By sunup the river ran pink with blood and the mercenaries rode in age-old fashion between the pieces of their enemies.
And when they did, a hawk flew over, right to left, sanctifying all in the Storm God's name—or names, if Enlil was taking over Vashanka's duties, the way He'd said, until the missing god came back.
Then it was time for Tempus, after thanking the men, to visit Theron, the leader of the faction who wanted Abakithis dead.
He'd stayed out of Rankan politics as best he could till then, but this was a different matter: when priests betray their gods and emperors go too far, it's always up to the armies to set things right.
At Theron's home, the staff was serving breakfast.
The appearance of a huge man in blood-stained leopardskin with a boar's tooth helm and the god's own high-browed face sent menials scurrying.
But Theron, short and dark and windscored from years of honest battle, greeted Tempus with equanimity: general to general, as once they'd fought together in the field.
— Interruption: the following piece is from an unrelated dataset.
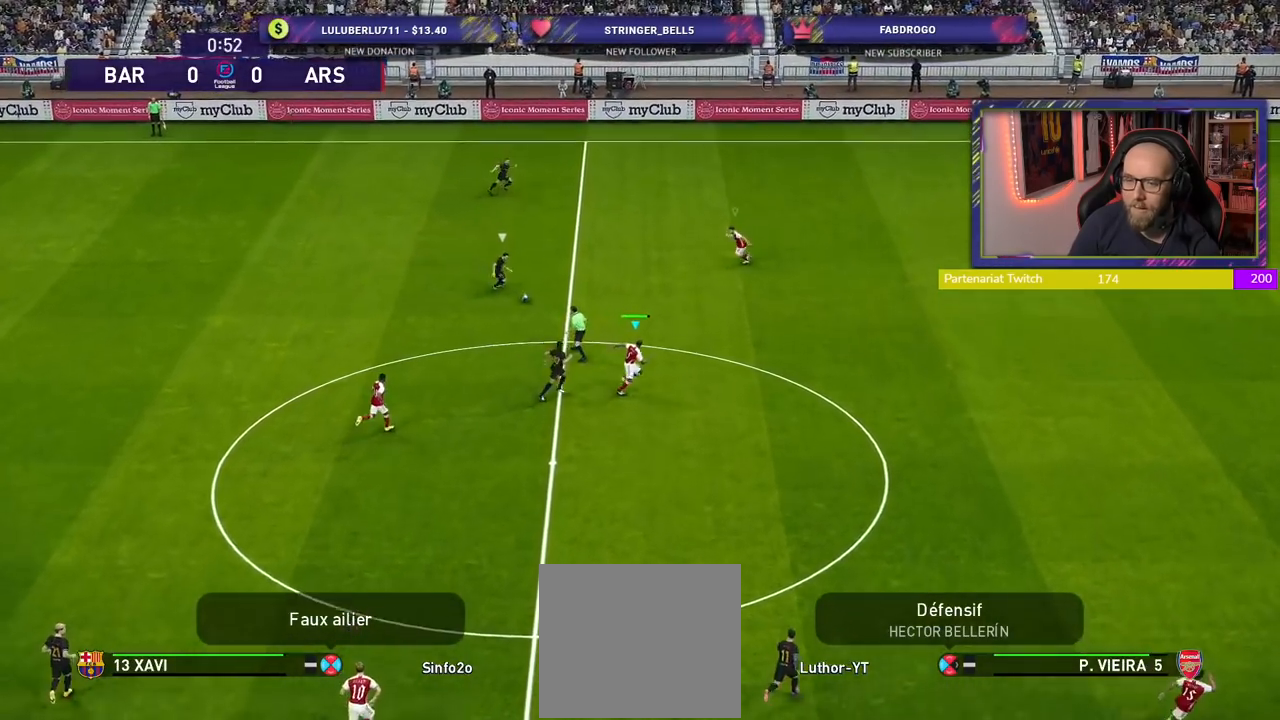
{"buttons": ["SQUARE", "R2"], "left_stick": "right", "right_stick": "center", "events": []}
"Some food, Tempus? A bowl? A posset?"
Tempus took a bowl of winter wine thick with barley and goat's cheese and sat on Theron's terrace with a man, now aged and wizened, nearly sixty, who'd helped make Abakithis's empire the greatest in the world.
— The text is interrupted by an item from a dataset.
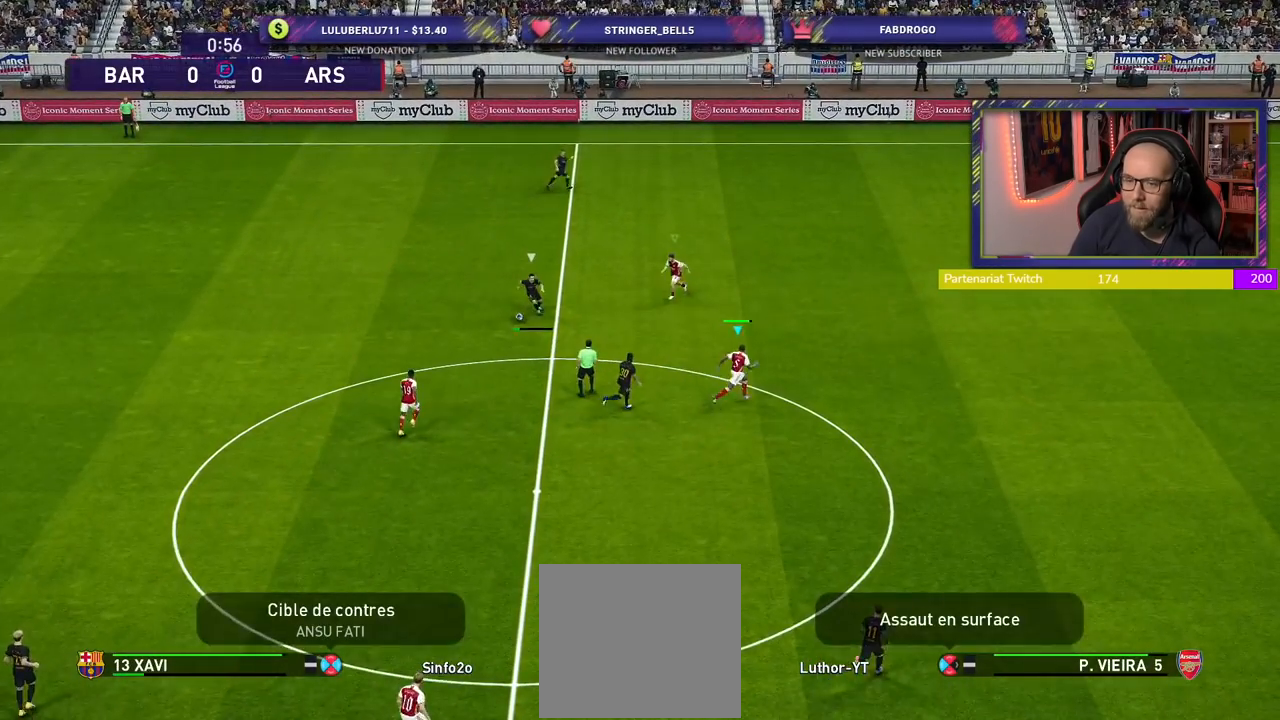
{"buttons": ["R2"], "left_stick": "down", "right_stick": "center", "events": [[100, "left_stick", "down-right"], [220, "left_stick", "down"], [500, "SQUARE", "up"]]}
"What brings you here, old friend?" asked Theron, his thick lips working, his upslanted eyes sharp and wary. On his forehead was a dark gray callus from years of bowing his head to the god of war.
"You sent a p
riest," Tempus said without preamble, "up to Tyse to recruit a Stepson of mine for an assassination, bypassing me. Is that because you don't want my help?"
Theron snorted like an old warhorse. "By Vashanka's blazing eye, it's not that. We're short on funds and the priests yet fear you. They didn't tell me until afterward what they'd done. I won't apologize… this whole political business makes me queasy. If Abakithis were a man, I could call him out to single combat. But since he's not, I'm at the mercy of the manipulators and my backers… you know how coups are, and empires…"
"The boy can't fulfill his promise. He's badly hurt and may not live out the day."
Theron frowned. "From the way you say that, it happened here… not my men, I hope?"
"Your enemy's, I hope—Abakithis's priests in league with certain soldiers of the emperor's guard."
Theron's dark face grew darker. He put down his milk-and-goat's-blood drink and stood up. "Come on, then, let's go avenge it. It's about time things came out in the open. We're not quite ready, but then, if I leave it to the priests, we'll never be. For old times' sake, and with you at my side, let's split some faggot heads—"
"Sit down, Theron," Tempus grinned bleakly. "They're all deceased, gone down to some dark hell. I don't like to let vengeance wait—anticipation rots the soul."
"I should have known." Theron picked his teeth, then grimaced. "Do you need help? Support troops? What kind of trouble are you in?"
"None I can't handle. It was a mercenary matter, handled according to mercenary law."
"Then this is just a social visit?" the would-be emperor scoffed.
"You need a new assassin. I'll find you one… if the deal remains the same."
"The same?" said Theron, innocence like a jest upon his wise old face, where battlescars cross-hatched squint lines and dissolution showed like pain.
"A recognized state of Free Nisibis, with Bashir as its independent ruler—an ally, if he wishes it; if not, not."